Keypoint text descriptions:

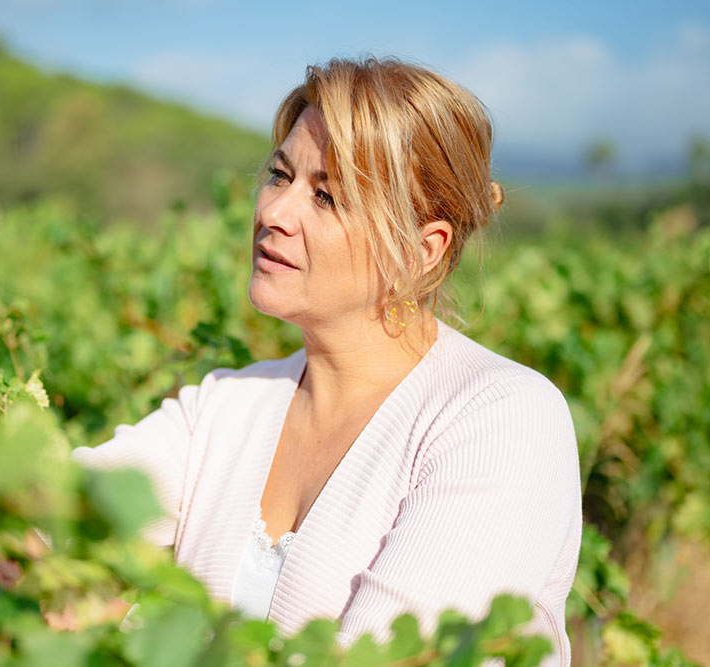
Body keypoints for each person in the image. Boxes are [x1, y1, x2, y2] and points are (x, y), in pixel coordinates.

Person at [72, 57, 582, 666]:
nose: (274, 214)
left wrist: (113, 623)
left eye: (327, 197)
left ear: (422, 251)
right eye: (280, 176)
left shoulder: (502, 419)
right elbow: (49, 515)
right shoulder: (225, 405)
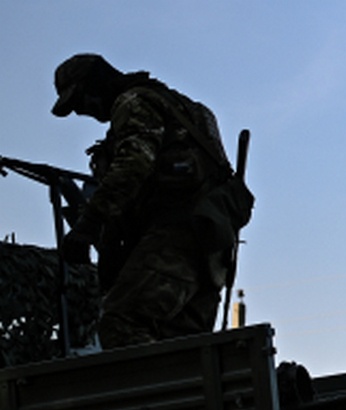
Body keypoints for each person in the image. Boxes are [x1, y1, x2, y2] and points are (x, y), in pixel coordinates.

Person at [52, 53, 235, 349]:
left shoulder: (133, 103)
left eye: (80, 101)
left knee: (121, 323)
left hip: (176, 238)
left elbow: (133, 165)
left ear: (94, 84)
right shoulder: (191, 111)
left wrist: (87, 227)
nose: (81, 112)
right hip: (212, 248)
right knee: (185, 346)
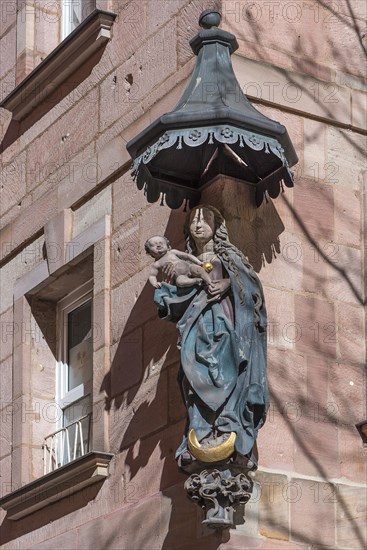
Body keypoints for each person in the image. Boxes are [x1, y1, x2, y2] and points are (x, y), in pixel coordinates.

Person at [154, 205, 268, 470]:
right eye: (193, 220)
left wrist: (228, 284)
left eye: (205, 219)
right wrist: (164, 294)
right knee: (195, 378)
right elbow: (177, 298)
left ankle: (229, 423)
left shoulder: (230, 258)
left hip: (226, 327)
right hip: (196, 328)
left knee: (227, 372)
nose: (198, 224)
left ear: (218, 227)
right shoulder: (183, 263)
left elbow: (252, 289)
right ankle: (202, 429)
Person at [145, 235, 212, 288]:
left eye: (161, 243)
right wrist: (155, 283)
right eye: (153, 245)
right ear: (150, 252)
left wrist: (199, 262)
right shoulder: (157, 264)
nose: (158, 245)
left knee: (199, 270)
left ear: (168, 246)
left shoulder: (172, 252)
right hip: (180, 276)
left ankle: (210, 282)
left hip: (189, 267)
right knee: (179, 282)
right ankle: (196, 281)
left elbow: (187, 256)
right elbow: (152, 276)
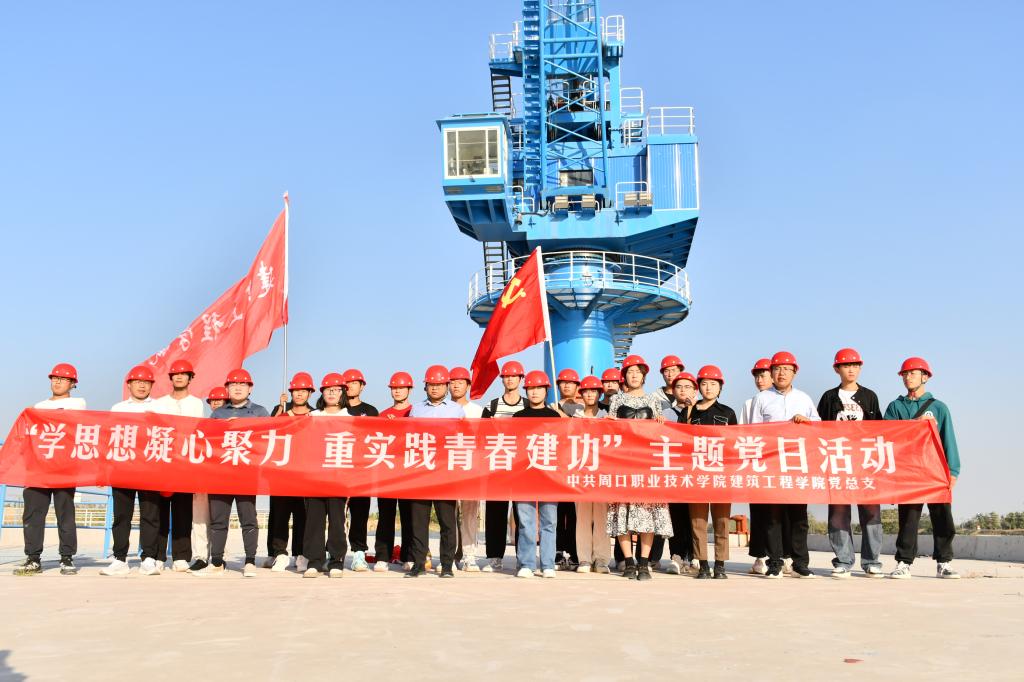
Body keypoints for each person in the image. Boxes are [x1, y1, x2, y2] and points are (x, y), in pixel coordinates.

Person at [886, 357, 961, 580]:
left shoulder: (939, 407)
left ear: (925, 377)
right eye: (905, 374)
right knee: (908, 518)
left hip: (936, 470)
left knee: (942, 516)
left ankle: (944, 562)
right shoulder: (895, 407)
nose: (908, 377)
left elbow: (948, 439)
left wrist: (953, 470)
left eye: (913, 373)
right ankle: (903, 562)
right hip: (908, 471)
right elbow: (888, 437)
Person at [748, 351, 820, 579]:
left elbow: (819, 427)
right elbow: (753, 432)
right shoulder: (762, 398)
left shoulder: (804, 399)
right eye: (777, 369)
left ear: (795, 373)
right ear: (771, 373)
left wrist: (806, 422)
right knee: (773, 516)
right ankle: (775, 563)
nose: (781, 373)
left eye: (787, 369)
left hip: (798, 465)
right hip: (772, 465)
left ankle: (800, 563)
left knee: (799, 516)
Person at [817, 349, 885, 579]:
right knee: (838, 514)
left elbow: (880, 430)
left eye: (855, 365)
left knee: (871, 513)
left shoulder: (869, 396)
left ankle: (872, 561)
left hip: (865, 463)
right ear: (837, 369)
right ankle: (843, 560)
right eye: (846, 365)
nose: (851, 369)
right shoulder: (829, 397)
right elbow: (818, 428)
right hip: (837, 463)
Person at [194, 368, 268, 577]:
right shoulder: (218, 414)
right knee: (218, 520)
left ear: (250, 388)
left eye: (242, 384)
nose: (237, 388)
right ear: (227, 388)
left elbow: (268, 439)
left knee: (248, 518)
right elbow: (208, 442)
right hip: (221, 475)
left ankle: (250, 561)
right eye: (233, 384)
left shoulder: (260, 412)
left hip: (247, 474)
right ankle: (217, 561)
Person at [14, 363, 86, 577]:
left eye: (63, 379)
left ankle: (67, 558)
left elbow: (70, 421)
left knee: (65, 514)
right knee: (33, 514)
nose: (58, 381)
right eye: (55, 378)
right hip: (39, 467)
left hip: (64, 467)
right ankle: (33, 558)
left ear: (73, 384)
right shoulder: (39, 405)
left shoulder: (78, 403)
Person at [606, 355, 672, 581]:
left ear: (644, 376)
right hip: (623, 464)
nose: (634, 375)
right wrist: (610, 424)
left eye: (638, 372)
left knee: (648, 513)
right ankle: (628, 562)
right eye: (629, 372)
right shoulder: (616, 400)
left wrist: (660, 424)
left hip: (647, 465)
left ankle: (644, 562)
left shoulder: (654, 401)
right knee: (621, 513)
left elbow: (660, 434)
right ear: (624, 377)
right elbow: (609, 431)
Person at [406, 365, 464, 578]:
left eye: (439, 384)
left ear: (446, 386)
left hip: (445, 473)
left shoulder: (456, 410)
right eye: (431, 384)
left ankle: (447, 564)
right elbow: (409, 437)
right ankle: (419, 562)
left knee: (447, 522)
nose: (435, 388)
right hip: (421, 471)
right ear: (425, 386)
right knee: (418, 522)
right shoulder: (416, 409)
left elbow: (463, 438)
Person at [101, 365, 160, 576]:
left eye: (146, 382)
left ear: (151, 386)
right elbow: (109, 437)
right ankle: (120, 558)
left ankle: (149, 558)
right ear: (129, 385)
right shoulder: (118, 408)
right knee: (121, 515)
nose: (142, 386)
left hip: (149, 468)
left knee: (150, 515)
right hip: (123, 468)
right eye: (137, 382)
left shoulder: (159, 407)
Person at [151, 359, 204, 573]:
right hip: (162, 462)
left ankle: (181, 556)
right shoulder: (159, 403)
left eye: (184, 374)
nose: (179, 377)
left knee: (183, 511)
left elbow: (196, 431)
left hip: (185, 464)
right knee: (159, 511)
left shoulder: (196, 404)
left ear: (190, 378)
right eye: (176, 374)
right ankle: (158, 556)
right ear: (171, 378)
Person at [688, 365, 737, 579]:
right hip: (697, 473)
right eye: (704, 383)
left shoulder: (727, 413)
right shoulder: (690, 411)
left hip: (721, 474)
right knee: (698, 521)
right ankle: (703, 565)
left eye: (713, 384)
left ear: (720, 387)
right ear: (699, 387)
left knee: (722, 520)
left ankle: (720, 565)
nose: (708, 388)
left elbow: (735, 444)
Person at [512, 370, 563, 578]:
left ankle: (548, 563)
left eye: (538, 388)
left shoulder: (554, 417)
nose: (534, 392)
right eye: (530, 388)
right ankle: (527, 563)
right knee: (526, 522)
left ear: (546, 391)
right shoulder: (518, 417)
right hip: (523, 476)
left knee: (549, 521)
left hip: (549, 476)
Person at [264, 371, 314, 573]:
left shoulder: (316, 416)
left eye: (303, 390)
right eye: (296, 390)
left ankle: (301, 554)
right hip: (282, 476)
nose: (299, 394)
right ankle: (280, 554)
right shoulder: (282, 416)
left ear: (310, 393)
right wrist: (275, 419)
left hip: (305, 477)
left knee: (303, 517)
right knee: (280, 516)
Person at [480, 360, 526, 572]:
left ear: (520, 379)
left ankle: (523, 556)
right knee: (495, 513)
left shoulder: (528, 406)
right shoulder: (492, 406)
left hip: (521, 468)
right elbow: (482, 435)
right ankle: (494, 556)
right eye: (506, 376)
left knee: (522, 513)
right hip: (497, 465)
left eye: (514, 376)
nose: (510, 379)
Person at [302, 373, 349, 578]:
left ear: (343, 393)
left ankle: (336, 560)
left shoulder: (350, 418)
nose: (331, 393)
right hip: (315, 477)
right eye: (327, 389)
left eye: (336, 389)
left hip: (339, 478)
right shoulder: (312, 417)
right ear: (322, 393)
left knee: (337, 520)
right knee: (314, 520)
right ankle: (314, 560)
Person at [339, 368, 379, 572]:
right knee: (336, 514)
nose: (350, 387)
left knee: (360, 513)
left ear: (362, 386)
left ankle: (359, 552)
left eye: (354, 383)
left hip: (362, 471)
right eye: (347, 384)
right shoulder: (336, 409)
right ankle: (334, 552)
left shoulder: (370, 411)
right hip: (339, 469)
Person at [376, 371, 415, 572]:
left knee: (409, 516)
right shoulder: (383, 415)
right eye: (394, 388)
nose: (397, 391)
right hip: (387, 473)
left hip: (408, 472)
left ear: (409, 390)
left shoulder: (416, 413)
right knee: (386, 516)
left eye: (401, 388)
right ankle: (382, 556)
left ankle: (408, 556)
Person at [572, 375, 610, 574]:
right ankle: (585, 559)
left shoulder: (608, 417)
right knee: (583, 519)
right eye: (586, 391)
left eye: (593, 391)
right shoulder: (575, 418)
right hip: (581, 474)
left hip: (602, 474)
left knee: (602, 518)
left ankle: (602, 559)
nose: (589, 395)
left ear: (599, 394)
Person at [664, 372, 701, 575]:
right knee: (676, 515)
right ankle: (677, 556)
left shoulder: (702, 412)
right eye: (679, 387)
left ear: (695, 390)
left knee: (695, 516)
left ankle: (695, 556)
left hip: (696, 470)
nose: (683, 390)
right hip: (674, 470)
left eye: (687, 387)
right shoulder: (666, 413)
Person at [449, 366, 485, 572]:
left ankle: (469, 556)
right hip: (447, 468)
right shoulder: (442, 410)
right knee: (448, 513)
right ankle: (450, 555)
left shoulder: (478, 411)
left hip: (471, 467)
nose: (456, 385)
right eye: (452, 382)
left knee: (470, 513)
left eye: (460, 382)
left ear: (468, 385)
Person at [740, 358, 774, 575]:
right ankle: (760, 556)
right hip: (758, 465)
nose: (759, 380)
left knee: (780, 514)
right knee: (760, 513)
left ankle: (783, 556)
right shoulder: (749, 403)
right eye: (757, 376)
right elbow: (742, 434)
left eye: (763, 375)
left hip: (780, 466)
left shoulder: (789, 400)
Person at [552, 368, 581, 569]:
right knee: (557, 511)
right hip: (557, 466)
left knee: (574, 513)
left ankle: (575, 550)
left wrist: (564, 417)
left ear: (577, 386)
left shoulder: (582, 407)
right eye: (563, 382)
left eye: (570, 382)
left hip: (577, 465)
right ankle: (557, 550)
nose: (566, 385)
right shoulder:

◆ **What is required**:
Please give again the lines above between the line holding "right ankle: (527, 563)" and the line holding "left ear: (343, 393)", inclusive, exactly as they are and with nothing added.

◆ **Problem solution**:
right ankle: (527, 563)
right knee: (526, 522)
left ear: (546, 391)
right shoulder: (518, 417)
right hip: (523, 476)
left knee: (549, 521)
left hip: (549, 476)
Person at [264, 371, 314, 573]:
left shoulder: (316, 416)
left eye: (303, 390)
right eye: (296, 390)
left ankle: (301, 554)
right hip: (282, 476)
nose: (299, 394)
right ankle: (280, 554)
right shoulder: (282, 416)
left ear: (310, 393)
right wrist: (275, 419)
left hip: (305, 477)
left knee: (303, 517)
right knee: (280, 516)
Person at [480, 360, 526, 572]:
left ear: (520, 379)
left ankle: (523, 556)
right knee: (495, 513)
left shoulder: (528, 406)
right shoulder: (492, 406)
left hip: (521, 468)
right elbow: (482, 435)
right ankle: (494, 556)
right eye: (506, 376)
left knee: (522, 513)
right hip: (497, 465)
left eye: (514, 376)
nose: (510, 379)
Person at [302, 373, 349, 578]:
left ear: (343, 393)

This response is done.